Kent State, One Generation Removed

Hampshire Student Writes About Memories and
Monuments: Kent State, One Generation Removed

"All witnesses of and players in a historical event are they themselves monuments. We are all, for that matter, monuments to our own lives and the era in which our lives occur. Michel Foucault wrote that self is written on the body. So too, is history, and also, within it."? excerpt from Amanda Goldblatt's Hampshire College Division III

Growing up in Silver Spring, Maryland, Amanda Goldblatt lived in the shadow of the nation's prominent Washington, D.C., monuments and memorials, so omnipresent in her day-to-day life that they became almost invisible to her. Another national marker also lingered over her childhood: her mother had been a student activist at Kent State when, on May 4, 1970, four antiwar protestors were shot and killed.

Nearly a quarter of a century later Goldblatt has blended these two significant childhood presences into a compelling senior project at Hampshire College. "Hello Again, Kent State" is a literary nonfiction project that explores the location of memory in a physical space, the limitations of physical memorials and the realization that human beings are themselves memorials to what they have witnessed even as memory is transitory.

Memories one generation removed came vividly to life for Goldblatt last fall when she visited Kent State, accompanied by her mother, and retraced the steps of that day 24 years ago this month. While she carried perceptions of the historical events of May 4 that she had gleaned from her mother's stories, stepping foot onto Blanket Hill, the scene of the shooting of students not unlike herself or who easily might have been her mother, brought home the magnitude of the event and its importance to that era of activism and war. She felt a keen sense of connection, both because her mother had been there and because of her own awareness of being part of another generation of young people who now know another war.

Goldblatt and her mother made a second trip to the Kent State campus, by which time, she said, "it had become clear to me that human beings are living monuments to what they have witnessed. And that memory erodes over time."

Goldblatt said some of the questions that drove her to write about Kent State were: "How is an event passed from one generation to another? How does memory deteriorate and what is important to preserve? And, most importantly, why should we remember? I think discussing issues and creating an exchange of ideas concerning an important event in history will lead to progress."

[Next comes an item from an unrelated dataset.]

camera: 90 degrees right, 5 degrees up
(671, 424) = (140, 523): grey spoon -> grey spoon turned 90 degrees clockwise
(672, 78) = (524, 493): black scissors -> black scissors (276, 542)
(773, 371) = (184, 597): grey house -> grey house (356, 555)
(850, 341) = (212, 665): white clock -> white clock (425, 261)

Every graduating student at Hampshire College completes a yearlong independent project, called the Division III. Students work closely with mentoring faculty, but shape their projects and papers from their own intellectual, creative or social concerns and questions. History professor and Dean of the Faculty Aaron Berman chaired Goldblatt's faculty committee, which also included writing instructor Will Ryan.

Goldblatt's plans after graduating from Hampshire College on May 22 include traveling, finding a job, and eventually attending graduate school. She hopes to write professionally.